Nojoom, che
in yemenita significa “le stelle”, ha un destino segnato
fin dalla nascita: suo padre infatti la consegna alle regole non
scritte della convivenza nello Yemen, che comportano una totale
sudditanza delle femmine rispetto ai maschi. Quando Nojoom compie 10
anni il padre, in una negoziazione condotta solo fra uomini, la dà
in sposa a un uomo di quarant’anni.
Lo sposo promette al suocero di
prendersi cura della bambina e di aspettarne la pubertà prima di
consumare il matrimonio, ma appena sottratta alla casa del padre la
violenta e la costringe a servire la suocera, picchiandola quando la
bimba cerca di ribellarsi. Per fortuna Nojoom trova la via di fuga
dal villaggio arcaico in cui l’ha segregata il marito per recarsi al
tribunale di Sana’a, dove chiederà per sé il divorzio.
Questo
però è il lieto fine di un film di Khadija Al-Salami, “La sposa
bambina”, uscito il 12 maggio scorso e che vede come protagonista
Nojoom costretta a sposare un uomo molto più anziano di lei, ma
riuscirà a sfuggire ad un terribile destino.
Un destino tragico
invece è riservato a più di 700 milioni di donne che si sono
sposate prima di aver compiuto 15 anni. «L’Africa subsahariana ha
uno dei più alti tassi di matrimoni precoci al mondo, con il 40%
delle ragazze che si sposano prima del compimento dei 18 anni»,
ricorda Antonio
Marchesi,
Presidente della sezione Italia di Amnesty International.

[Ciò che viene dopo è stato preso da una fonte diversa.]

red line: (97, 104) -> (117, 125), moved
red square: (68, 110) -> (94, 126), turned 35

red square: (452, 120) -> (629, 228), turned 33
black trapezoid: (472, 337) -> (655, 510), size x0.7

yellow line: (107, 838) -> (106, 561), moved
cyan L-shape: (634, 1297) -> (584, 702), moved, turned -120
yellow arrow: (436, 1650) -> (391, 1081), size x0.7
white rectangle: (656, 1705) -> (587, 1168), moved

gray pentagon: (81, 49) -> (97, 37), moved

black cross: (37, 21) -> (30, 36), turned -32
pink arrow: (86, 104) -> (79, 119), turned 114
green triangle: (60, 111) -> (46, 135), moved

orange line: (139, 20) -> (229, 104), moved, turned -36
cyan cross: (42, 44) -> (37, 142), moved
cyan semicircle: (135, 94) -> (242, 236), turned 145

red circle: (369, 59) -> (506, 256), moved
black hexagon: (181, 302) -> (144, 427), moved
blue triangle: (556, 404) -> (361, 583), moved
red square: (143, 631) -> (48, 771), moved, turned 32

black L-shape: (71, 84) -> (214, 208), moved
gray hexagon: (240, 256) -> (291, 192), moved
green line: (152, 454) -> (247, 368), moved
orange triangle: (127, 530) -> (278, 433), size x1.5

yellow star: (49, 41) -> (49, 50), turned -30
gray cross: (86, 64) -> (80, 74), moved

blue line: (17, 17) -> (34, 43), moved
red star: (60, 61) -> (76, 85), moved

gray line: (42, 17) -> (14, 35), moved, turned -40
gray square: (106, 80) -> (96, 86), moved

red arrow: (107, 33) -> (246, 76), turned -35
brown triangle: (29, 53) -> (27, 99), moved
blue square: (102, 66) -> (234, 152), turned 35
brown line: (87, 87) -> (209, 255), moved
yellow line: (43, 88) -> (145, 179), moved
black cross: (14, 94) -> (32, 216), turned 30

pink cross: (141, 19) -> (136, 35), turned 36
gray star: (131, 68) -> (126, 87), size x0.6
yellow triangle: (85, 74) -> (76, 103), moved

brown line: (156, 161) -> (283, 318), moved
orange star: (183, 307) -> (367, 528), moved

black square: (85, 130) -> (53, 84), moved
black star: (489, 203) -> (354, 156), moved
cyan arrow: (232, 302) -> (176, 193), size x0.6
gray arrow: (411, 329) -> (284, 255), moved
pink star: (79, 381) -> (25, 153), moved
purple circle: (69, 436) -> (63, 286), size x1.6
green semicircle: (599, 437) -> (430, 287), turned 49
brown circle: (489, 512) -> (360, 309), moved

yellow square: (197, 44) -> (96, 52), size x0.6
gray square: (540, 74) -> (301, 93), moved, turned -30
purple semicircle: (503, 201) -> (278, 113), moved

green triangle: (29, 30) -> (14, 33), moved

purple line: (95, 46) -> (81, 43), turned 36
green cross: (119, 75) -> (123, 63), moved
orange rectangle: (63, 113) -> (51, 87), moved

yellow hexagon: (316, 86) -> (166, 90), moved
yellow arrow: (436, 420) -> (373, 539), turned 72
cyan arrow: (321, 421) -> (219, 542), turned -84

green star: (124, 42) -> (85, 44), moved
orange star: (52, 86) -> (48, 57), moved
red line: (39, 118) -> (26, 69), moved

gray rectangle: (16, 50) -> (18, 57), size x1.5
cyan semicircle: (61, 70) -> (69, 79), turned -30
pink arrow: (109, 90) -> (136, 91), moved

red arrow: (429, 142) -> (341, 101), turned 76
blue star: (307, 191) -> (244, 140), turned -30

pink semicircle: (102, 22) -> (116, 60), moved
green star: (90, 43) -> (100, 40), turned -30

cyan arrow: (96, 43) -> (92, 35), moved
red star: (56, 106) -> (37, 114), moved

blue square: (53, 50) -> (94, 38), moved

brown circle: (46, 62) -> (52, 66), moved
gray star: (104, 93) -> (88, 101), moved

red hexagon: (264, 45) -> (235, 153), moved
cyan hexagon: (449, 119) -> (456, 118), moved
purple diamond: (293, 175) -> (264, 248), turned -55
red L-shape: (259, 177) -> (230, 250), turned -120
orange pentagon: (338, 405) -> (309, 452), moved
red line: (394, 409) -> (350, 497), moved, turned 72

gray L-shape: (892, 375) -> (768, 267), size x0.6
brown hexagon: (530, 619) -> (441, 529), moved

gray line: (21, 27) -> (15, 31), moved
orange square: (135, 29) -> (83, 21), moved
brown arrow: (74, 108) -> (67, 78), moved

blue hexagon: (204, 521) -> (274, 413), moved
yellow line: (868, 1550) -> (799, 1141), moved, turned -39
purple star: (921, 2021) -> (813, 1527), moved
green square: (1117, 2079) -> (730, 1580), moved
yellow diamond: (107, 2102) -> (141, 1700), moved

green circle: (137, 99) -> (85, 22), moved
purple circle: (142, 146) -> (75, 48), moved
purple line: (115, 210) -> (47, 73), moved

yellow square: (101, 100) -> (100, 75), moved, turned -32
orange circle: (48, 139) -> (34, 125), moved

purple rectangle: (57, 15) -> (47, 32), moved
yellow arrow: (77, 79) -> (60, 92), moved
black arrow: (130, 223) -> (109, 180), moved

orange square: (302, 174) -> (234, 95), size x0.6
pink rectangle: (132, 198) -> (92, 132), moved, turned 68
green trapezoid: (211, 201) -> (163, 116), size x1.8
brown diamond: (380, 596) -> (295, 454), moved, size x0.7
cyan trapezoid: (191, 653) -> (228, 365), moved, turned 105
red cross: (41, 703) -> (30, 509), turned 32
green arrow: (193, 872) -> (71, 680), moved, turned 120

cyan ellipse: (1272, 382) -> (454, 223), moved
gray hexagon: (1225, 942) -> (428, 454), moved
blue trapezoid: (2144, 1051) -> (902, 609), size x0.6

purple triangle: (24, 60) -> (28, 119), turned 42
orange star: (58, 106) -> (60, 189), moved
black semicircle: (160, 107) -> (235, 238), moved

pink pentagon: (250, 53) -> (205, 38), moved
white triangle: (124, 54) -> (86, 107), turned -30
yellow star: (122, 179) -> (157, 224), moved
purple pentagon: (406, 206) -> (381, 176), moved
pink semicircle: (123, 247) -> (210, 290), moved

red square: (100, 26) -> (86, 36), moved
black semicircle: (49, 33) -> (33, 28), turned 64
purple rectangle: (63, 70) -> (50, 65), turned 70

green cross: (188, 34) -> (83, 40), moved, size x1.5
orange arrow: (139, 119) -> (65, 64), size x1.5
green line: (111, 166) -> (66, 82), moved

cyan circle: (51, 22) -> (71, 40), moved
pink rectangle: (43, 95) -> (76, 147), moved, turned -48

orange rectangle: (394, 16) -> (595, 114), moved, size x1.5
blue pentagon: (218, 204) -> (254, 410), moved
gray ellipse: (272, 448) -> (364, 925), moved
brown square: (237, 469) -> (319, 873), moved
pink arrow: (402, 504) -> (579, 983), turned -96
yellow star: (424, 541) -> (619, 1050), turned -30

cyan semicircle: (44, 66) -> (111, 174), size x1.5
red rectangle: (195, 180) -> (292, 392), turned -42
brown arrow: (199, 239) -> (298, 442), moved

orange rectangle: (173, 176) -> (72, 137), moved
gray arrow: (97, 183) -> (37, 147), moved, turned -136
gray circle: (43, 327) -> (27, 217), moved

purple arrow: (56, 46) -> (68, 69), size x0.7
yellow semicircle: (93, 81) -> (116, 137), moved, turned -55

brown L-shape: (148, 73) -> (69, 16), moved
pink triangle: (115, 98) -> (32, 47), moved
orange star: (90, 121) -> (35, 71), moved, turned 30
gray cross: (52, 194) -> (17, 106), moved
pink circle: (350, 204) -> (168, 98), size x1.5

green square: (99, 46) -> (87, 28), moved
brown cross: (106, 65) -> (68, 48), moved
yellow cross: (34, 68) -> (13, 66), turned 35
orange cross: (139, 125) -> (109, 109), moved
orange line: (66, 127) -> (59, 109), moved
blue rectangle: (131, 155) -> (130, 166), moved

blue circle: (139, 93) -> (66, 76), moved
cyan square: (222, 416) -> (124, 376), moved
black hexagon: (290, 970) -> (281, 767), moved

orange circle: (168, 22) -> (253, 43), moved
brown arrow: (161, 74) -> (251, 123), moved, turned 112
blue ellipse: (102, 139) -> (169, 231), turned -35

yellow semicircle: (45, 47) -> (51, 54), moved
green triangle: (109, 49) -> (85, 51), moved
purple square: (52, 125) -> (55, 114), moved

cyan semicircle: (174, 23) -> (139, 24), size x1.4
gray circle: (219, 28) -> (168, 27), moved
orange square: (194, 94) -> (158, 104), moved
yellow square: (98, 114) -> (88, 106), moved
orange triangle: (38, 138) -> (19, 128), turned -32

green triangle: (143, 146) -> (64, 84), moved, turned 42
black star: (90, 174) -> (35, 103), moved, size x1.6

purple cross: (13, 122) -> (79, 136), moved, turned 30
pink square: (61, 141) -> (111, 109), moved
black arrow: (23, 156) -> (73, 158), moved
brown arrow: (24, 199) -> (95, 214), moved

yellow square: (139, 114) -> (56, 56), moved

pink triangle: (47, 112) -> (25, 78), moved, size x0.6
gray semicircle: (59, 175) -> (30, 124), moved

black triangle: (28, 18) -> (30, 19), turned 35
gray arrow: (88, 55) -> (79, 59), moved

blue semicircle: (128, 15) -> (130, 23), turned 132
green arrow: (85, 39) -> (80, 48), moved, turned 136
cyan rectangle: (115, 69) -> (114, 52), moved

Marchesi è
impegnato per Amnesty International e per la Commissione europea come
valutatore e direttore di progetti contro la pena di morte e le
torture. Per Amnesty International ha svolto missioni negli Stati
Uniti, in Uganda, in Algeria e in Tunisia e, dal 1998, fa parte della
delegazione alla Conferenza istitutiva della Corte penale
internazionale. «Se
la tendenza attuale proseguirà» – continua Antonio Marchesi –
«entro il 2020 142 milioni di bambine si sposeranno prima di aver
compiuto 18 anni ed entro il 2030 il numero di bambine sposate prima
di aver raggiunto la maggiore età raggiungerà i 15 milioni l’anno».
I dati sono
allarmanti e coinvolgono tutti i Paesi più poveri del mondo, oltre
all’Africa i matrimoni forzati riguardano anche lo Yemen,
l’Afghanistan, l’India. In queste zone dimenticate, la povertà
estrema, il maschilismo e l’analfabetismo sono fusi a pratiche
arcaiche fondate su un vero e proprio dominio del maschio sulla
donna. «Al momento del parto, la nascita di una femmina fa scattare
automatico un accordo monetario tra il padre e un uomo. Al compimento
del settimo, massimo ottavo anno di età della bambina il contratto
di matrimonio avrà validità per le parti e si risolverà con il
pagamento della somma pattuita dai due uomini e la consegna
dell’oggetto, che però è in carne ed ossa».
Antonio Marchesi
continua affermando che «il matrimonio precoce è da considerarsi
una vera violenza, non solo fisica ma anche psicologica. Le bambine
vengono stuprate già la prima notte di nozze e muoiono per le
lacerazioni interne provocate dall’atto sessuale. La maggior parte
delle piccole spose preferisce uccidersi, piuttosto che condividere
il letto con il suo carnefice». Secondo le stime di Amnesty
International sono almeno 50 mila le bambine che ogni anno si tolgono
la vita in seguito ad abusi sessuali e di molte di loro si sono perse
addirittura le tracce.
È per
questo che Amnesty e altre organizzazioni umanitarie cercano di
educare sul posto, quindi nei villaggi, nelle tribù, non solo le
famiglie ma anche le bambine sui rischi che incorrono e i danni a
livello psico-fisico a cui sono destinate. «Solo insegnando alle
bambine il rispetto per sè stesse e con l’educazione scolastica
possiamo cercare di modificare quelle pratiche barbare di una società
culturalmente arretrata».
Un altro
problema riguarda l’impossibilità di denunciare gli abusi presso i
tribunali nazionali; infatti nello Yemen ad esempio la famiglia di
una ragazza che scappa e cerca aiuto presso la sua famiglia
d’origine, non può ospitarla o riaverla in casa, pena la
carcerazione di tutti i componenti. In alcuni casi è prevista anche
la pena di morte.
Il
panorama mondiale non offre scenari positivi, basti pensare che
l’inasprirsi dei conflitti ha dirette conseguenze proprio sulla
condizione delle bambine e delle ragazze, che vedono calpestati i
loro diritti fondamentali, già inesistenti. «Ogni 10 minuti nel
mondo una bambina muore per emorragie interne e percosse.
Quando le
grandi potenze mondiali smetteranno di pensare solo all’economia e
all’arricchimento schizofrenico e ci aiuteranno a creare programmi di
sostegno per queste bambine, strappate alla loro infanzia?».